══ ENTRIES SUPPLIED

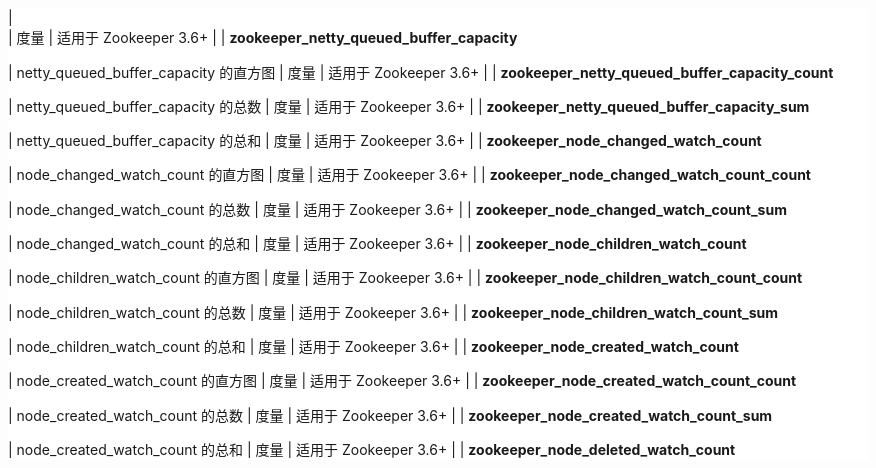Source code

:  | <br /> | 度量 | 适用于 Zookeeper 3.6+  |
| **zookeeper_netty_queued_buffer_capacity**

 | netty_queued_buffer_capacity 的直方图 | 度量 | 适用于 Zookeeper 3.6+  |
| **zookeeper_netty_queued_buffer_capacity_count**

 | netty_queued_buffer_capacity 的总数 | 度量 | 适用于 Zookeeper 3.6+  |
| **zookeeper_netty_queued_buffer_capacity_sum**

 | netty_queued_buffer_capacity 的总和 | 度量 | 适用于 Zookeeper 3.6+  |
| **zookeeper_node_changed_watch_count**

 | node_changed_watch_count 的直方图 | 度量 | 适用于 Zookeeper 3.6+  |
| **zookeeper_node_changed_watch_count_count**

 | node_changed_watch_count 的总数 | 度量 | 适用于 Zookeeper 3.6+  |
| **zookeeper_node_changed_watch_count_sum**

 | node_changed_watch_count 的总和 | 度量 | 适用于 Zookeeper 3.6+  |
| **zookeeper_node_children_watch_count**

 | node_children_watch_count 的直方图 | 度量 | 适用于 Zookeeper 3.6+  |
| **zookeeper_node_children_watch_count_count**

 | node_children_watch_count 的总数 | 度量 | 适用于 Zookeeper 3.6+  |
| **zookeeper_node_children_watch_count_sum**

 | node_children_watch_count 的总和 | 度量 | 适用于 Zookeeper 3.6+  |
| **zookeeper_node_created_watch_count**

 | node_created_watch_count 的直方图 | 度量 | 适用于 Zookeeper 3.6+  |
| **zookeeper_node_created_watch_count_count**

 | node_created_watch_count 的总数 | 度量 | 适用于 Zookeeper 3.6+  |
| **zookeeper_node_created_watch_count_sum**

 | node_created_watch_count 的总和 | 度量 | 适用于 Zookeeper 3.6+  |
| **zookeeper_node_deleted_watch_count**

════

- [WHAT THIS TASK INVOLVES]:
Reproduce the data above exactly, leaving out any picture in it.

- [YOUR SOLUTION]:
Source code

:  | <br /> | 度量 | 适用于 Zookeeper 3.6+  |
| **zookeeper_netty_queued_buffer_capacity**

 | netty_queued_buffer_capacity 的直方图 | 度量 | 适用于 Zookeeper 3.6+  |
| **zookeeper_netty_queued_buffer_capacity_count**

 | netty_queued_buffer_capacity 的总数 | 度量 | 适用于 Zookeeper 3.6+  |
| **zookeeper_netty_queued_buffer_capacity_sum**

 | netty_queued_buffer_capacity 的总和 | 度量 | 适用于 Zookeeper 3.6+  |
| **zookeeper_node_changed_watch_count**

 | node_changed_watch_count 的直方图 | 度量 | 适用于 Zookeeper 3.6+  |
| **zookeeper_node_changed_watch_count_count**

 | node_changed_watch_count 的总数 | 度量 | 适用于 Zookeeper 3.6+  |
| **zookeeper_node_changed_watch_count_sum**

 | node_changed_watch_count 的总和 | 度量 | 适用于 Zookeeper 3.6+  |
| **zookeeper_node_children_watch_count**

 | node_children_watch_count 的直方图 | 度量 | 适用于 Zookeeper 3.6+  |
| **zookeeper_node_children_watch_count_count**

 | node_children_watch_count 的总数 | 度量 | 适用于 Zookeeper 3.6+  |
| **zookeeper_node_children_watch_count_sum**

 | node_children_watch_count 的总和 | 度量 | 适用于 Zookeeper 3.6+  |
| **zookeeper_node_created_watch_count**

 | node_created_watch_count 的直方图 | 度量 | 适用于 Zookeeper 3.6+  |
| **zookeeper_node_created_watch_count_count**

 | node_created_watch_count 的总数 | 度量 | 适用于 Zookeeper 3.6+  |
| **zookeeper_node_created_watch_count_sum**

 | node_created_watch_count 的总和 | 度量 | 适用于 Zookeeper 3.6+  |
| **zookeeper_node_deleted_watch_count**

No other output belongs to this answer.